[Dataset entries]
********

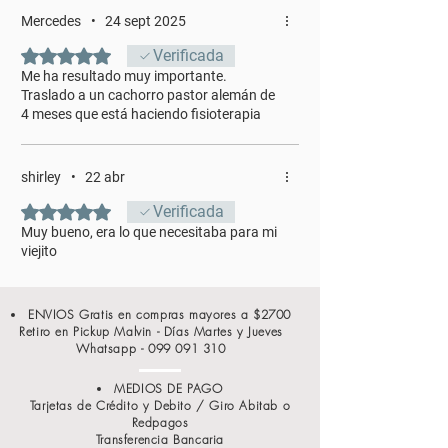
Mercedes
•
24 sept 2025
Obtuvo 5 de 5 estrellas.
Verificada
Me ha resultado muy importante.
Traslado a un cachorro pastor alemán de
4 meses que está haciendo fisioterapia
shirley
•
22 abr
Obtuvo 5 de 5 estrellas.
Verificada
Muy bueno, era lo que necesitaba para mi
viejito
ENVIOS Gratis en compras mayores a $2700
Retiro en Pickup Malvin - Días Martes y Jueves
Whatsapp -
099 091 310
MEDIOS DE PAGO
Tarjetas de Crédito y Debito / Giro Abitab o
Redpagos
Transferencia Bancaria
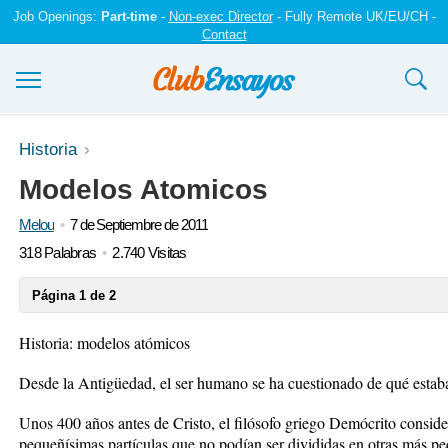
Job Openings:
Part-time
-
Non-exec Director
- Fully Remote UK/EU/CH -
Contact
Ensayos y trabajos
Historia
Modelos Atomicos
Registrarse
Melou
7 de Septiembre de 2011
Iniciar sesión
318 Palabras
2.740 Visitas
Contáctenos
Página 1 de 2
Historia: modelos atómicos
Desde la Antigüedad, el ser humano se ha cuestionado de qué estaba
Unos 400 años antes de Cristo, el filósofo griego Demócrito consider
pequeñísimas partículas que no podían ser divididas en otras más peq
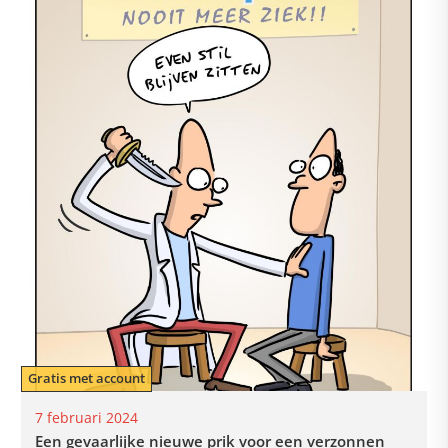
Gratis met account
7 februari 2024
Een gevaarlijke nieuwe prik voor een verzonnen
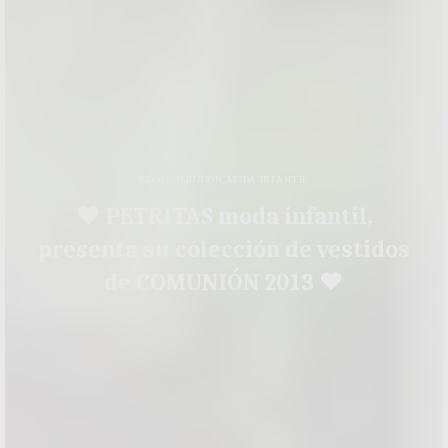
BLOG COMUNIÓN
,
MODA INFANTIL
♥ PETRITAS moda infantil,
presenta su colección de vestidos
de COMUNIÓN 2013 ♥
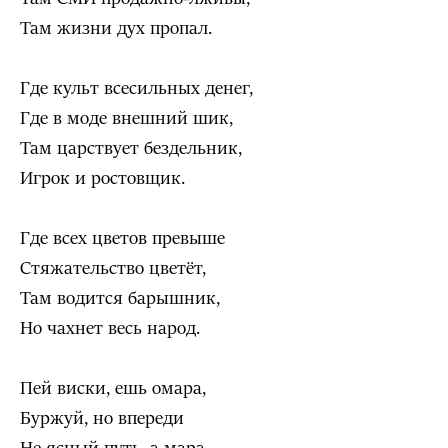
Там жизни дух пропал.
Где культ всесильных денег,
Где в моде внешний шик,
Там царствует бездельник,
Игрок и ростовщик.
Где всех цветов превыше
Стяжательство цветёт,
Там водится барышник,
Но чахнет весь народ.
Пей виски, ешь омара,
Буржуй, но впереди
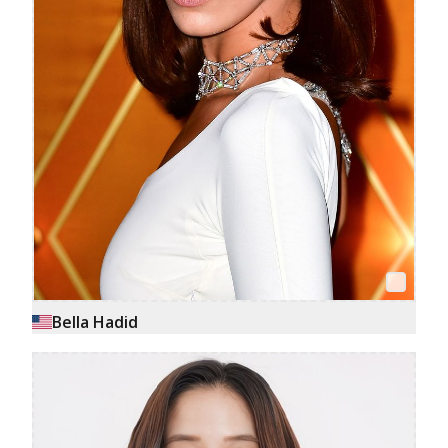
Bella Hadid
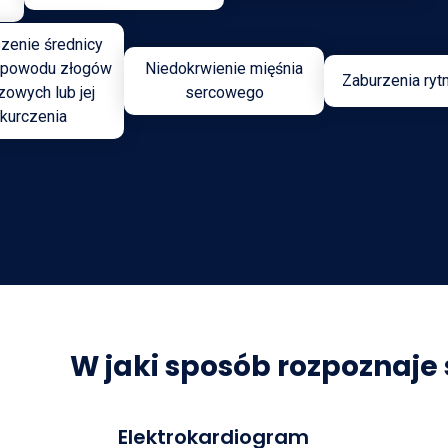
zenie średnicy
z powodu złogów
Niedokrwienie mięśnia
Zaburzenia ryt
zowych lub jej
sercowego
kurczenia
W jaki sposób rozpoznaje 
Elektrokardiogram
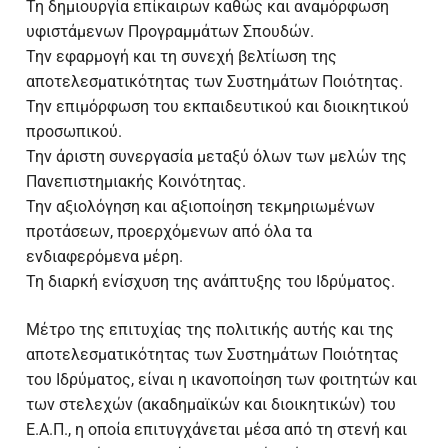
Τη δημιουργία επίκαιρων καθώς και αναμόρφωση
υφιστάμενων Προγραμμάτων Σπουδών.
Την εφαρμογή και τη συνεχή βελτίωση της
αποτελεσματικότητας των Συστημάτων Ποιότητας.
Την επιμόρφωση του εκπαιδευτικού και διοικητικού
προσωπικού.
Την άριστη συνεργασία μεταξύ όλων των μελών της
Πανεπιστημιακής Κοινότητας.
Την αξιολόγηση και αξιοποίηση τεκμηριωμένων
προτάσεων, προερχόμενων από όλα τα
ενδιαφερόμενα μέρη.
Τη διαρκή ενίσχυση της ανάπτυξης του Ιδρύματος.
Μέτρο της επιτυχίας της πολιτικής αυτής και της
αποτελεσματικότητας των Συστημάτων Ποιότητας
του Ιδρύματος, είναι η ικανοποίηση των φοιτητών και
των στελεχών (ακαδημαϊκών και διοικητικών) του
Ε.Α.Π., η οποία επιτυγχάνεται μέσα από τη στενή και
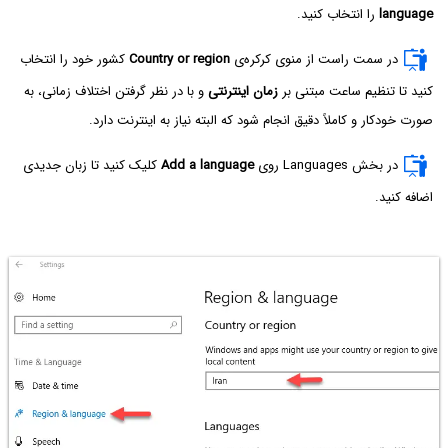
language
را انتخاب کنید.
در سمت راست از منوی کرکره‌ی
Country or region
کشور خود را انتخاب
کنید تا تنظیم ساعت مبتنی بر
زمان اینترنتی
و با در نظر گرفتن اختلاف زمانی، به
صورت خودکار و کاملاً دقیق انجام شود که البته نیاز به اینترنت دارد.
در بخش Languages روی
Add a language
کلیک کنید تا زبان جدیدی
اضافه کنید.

********

Work instructions
Lines from the entries that contain the string "Historia" are what must be copied.

Answer space
Historia
Historia: modelos atómicos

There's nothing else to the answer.